━━ Article ━━
1- I have installed NLTK with pycharm in the virtualenv of the project. (Note: I also have NLTK downloaded also in the local library)
2- While working with the Python console, I can successfully import NLTK, as well as nltk.corpus. However, when it comes to nltk.download(*corpus*), it raises a well-known error (discussed in other threads, eg. SSL error downloading NLTK data):
[nltk_data] Error loading wordnet: <urlopen error [SSL:
[nltk_data] CERTIFICATE_VERIFY_FAILED] certificate verify failed:
[nltk_data] unable to get local issuer certificate (_ssl.c:1000)>False
3- I then attempt to resolve this issue by following the suggestions from Stack Overflow:
3.a) first method: Install Certificates.command, i.e. running run the following terminal command:
/Applications/Python/Install Certificates.command
or wherever the relevant Install Certificates.command is located. I have tried both, by command line and by clicking visually on the file, and this is the error raised in the terminal window automatically opened:
/Applications/Python\ 3.12/Install\ Certificates.command ; exit;
-- pip install --upgrade certifi
/Library/Frameworks/Python.framework/Versions/3.12/bin/python3.12: No module named pip
Traceback (most recent call last):
File "<stdin>", line 44, in <module>
File "<stdin>", line 24, in main
File "/Library/Frameworks/Python.framework/Versions/3.12/lib/python3.12/subprocess.py", line 413, in check_call
raise CalledProcessError(retcode, cmd)
subprocess.CalledProcessError: Command '['/Library/Frameworks/Python.framework/Versions/3.12/bin/python3.12', '-E', '-s', '-m', 'pip', 'install', '--upgrade', 'certifi']' returned non-zero exit status 1.
Saving session...
...copying shared history...
...saving history...truncating history files...
...completed.
No module named pip. How can I fix this? When I am installing python stuff, I use always the command pip3: is it possible that, being written pip instead of pip3 in the Install Certificate.command terminal script, it doesn't work?
3b) disabling SSL check with running
import nltk
import ssl
try:
_create_unverified_https_context = ssl._create_unverified_context
except AttributeError:
pass
else:
ssl._create_default_https_context = _create_unverified_https_context
nltk.download()
Actually it seems to work, and it automatically download a .zip file in a new directory /Users/*username***/nltk_data (thus, not in the virtual env). But if I try to do any kind of action with WordNet (the data downloaded), eg. the sample code:
import nltk
from nltk.corpus import wordnet as wn
wn.synset('dog')
━━━
━━ Data lines ━━
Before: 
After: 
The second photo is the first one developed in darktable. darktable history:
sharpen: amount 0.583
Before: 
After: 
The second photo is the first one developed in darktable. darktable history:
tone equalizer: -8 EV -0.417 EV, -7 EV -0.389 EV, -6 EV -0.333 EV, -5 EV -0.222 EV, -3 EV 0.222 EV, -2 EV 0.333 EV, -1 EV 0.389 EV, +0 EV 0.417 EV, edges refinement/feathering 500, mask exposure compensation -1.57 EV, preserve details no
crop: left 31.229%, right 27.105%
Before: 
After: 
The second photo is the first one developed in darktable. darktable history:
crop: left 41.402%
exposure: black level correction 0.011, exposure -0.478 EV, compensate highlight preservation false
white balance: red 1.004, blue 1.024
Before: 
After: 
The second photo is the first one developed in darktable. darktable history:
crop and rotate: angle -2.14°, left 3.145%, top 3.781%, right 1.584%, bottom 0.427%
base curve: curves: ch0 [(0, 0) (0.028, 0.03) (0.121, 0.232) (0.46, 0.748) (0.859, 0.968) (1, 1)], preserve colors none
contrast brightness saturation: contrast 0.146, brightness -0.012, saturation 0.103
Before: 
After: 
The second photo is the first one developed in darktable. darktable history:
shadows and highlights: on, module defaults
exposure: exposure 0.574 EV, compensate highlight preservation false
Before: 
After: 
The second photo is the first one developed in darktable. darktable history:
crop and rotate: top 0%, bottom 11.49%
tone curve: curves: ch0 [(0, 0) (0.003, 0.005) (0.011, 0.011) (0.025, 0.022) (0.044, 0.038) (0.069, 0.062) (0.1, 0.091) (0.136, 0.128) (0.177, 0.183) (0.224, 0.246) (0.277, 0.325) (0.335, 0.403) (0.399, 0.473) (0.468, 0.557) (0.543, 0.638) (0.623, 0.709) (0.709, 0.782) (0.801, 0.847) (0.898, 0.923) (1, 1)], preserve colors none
━━━
● Request 1
Using the NLTK post, answer each of these briefly:
(a) Which module does the terminal report as missing when Install Certificates.command runs?
(b) Which command does the writer always use when installing Python packages?
(c) Which data does the SSL error say failed to load?
● Request 2
Write the next part of the NLTK post, picking up right after its final line of code.

● Task response 1
(a) pip
(b) pip3
(c) wordnet

● Task response 2
it raises the error:
Traceback (most recent call last):
File "/Applications/PyCharm CE.app/Contents/plugins/python-ce/helpers/pydev/pydevconsole.py", line 364, in runcode
coro = func()
^^^^^^
File "<input>", line 1, in <module>
File "/Users/username/PycharmProjects/projectname/.venv/lib/python3.12/site-packages/nltk/corpus/util.py", line 121, in __getattr__
self.__load()
File "/Users/username/PycharmProjects/projectname/.venv/lib/python3.12/site-packages/nltk/corpus/util.py", line 81, in __load
root = nltk.data.find(f"{self.subdir}/{self.__name}")
^^^^^^^^^^^^^^^^^^^^^^^^^^^^^^^^^^^^^^^^^^^^^^
File "/Users/username/PycharmProjects/projectname/.venv/lib/python3.12/site-packages/nltk/data.py", line 555, in find
return find(modified_name, paths)
^^^^^^^^^^^^^^^^^^^^^^^^^^
File "/Users/username/PycharmProjects/projectname/.venv/lib/python3.12/site-packages/nltk/data.py", line 542, in find
return ZipFilePathPointer(p, zipentry)
^^^^^^^^^^^^^^^^^^^^^^^^^^^^^^^
File "/Users/username/PycharmProjects/projectname/.venv/lib/python3.12/site-packages/nltk/compat.py", line 41, in _decorator
return init_func(*args, **kwargs)
^^^^^^^^^^^^^^^^^^^^^^^^^^
File "/Users/username/PycharmProjects/projectname/.venv/lib/python3.12/site-packages/nltk/data.py", line 394, in __init__
zipfile = OpenOnDemandZipFile(os.path.abspath(zipfile))
^^^^^^^^^^^^^^^^^^^^^^^^^^^^^^^^^^^^^^^^^^^^^
File "/Users/username/PycharmProjects/projectname/.venv/lib/python3.12/site-packages/nltk/compat.py", line 41, in _decorator
return init_func(*args, **kwargs)
^^^^^^^^^^^^^^^^^^^^^^^^^^
File "/Users/username/PycharmProjects/projectname/.venv/lib/python3.12/site-packages/nltk/data.py", line 935, in __init__
zipfile.ZipFile.__init__(self, filename)
File "/Library/Frameworks/Python.framework/Versions/3.12/lib/python3.12/zipfile/__init__.py", line 1341, in __init__
self._RealGetContents()
File "/Library/Frameworks/Python.framework/Versions/3.12/lib/python3.12/zipfile/__init__.py", line 1408, in _RealGetContents
raise BadZipFile("File is not a zip file")
zipfile.BadZipFile: File is not a zip file
And I am stuck.
Final strange Pycharm behavior: the interpreter is Python 3.12, but if I try in the terminal the command line python --version --> Python 3.9.6, when python3 --version --> Python 3.12.2 . NOTE: I have never installed python 3.9 by my own, I think it is a pre-installed version on Mac (?).
Where do you think is the origin of the problem?
I would be very happy if someone could help me in making nltk properly work on Pycharm (I am very tired of coding on Google Colab).
Moreover,
How can I fix the "No module named pip" issue? (And thus, potentially, the Certificate Issue)?
Where need to be located the nltk_data directory (when I install nltk package, nltk_data directory is not built). And the Zip file?
Thank you very much in advance!